No tengo miedo Así se titula la película italo-española realizada en 2002 que narra la historia de amistad entre el hijo de un secuestrador y el secuestrado. Los seres humanos parece que poseemos desde el nacimiento un instinto que nos permite discernir lo que está bien de lo que está mal; el sentido de la moralidad no es algo aprendido sino que se hereda, viene determinado por nuestro patrimonio genético. El problema es que, a medida que pasan los años, ese sentido se va perdiendo, nos vamos corrompiendo, como diría Rousseau, nos “enmalamos”.

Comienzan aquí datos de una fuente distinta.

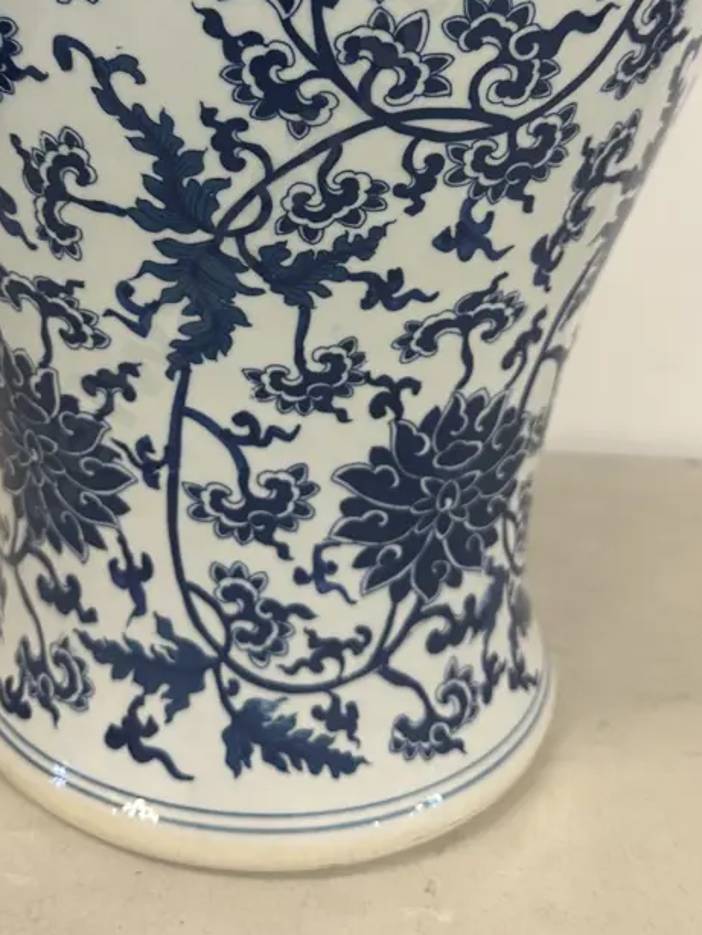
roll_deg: -0.8
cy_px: 199
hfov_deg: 35.8
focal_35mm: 40
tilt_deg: -13.7
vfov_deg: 44.7
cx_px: 266
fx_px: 1081
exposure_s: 1/50
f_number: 1.78
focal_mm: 6.86
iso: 160
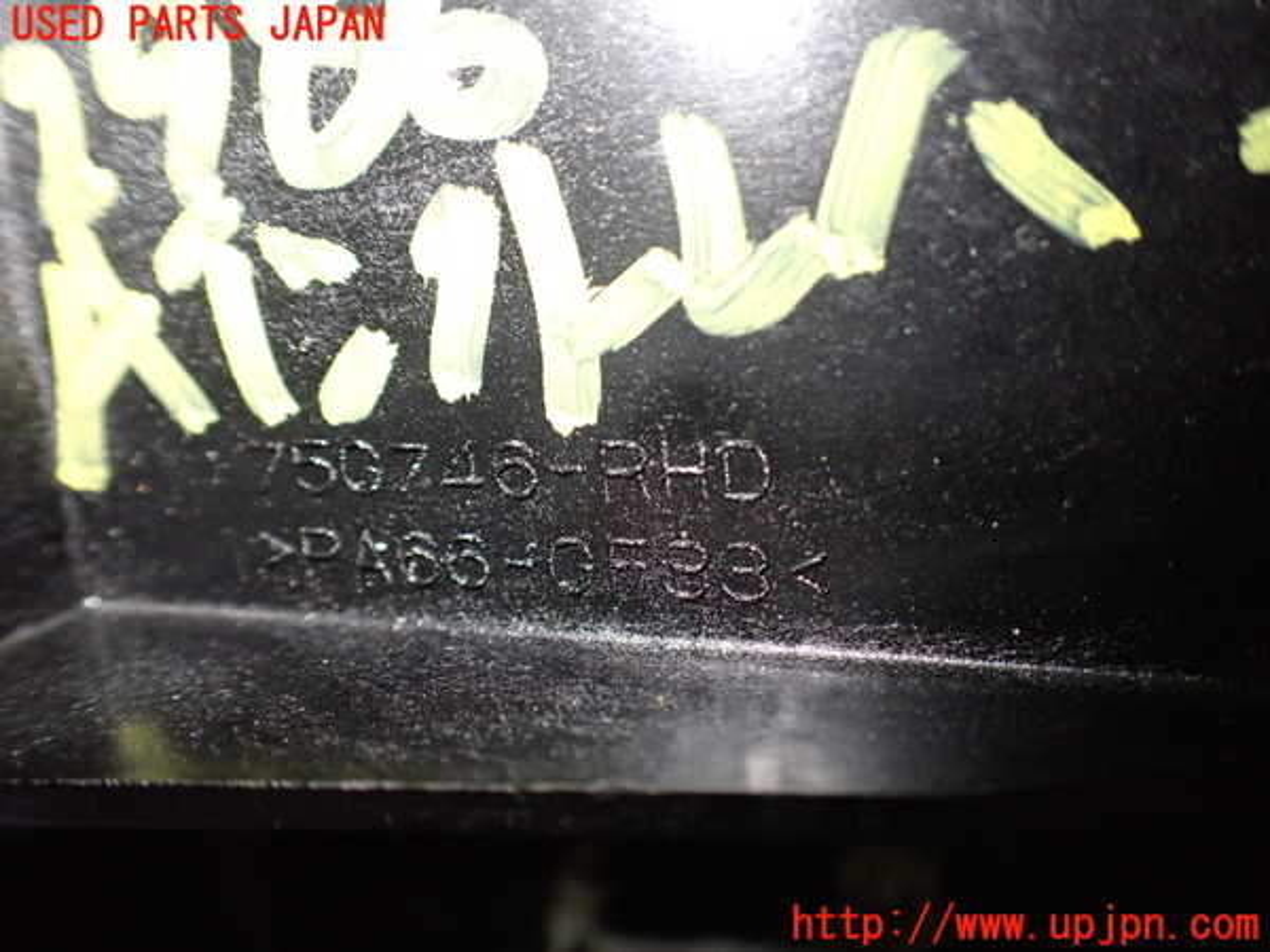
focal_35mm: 30
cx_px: 635
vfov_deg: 46.8
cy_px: 476
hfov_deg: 60.0
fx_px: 1101
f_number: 2.3
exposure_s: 1/125
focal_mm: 5.4
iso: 800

El dilema ético que presenta la filmación es harto interesante: ¿El hijo de un secuestrador debe apoyar a su padre en el secuestro o debe ayudar al otro niño secuestrado? Ese instinto moral innato hace que el hijo mande a tomar viento fresco al padre y decida liberar al niño. ¿Cómo puede un niño tomar semejante decisión si no se le ha enseñado antes qué es lo que está bien o no?

Salvando las distancias, y llevando el argumento al aula, he de decir que los peores (casi siempre) son los padres. Detrás de un alumno con problemas de estudio, de comportamiento, de estabilidad emocional, de educación, etc. hay una familia desestructurada, o un transtorno de alcoholismo, o de agresividad, o de falta de cariño o, simple y llanamente, de locura.

Uno no puede culpar al estudiante que falta al respeto gravemente al profesor cuando conoce a su padre o a su madre. Ellos son peores y no es extraño que su hijo haya salido con un enorme problema de patología social. Los profesores, antes que disgustarnos con un alumno, hemos de conocer al padre. Él es la causa de gran parte de los males de nuestro sistema educativo.

Los estudiantes casi siempre son las víctimas, tanto de los padres como de los profesores.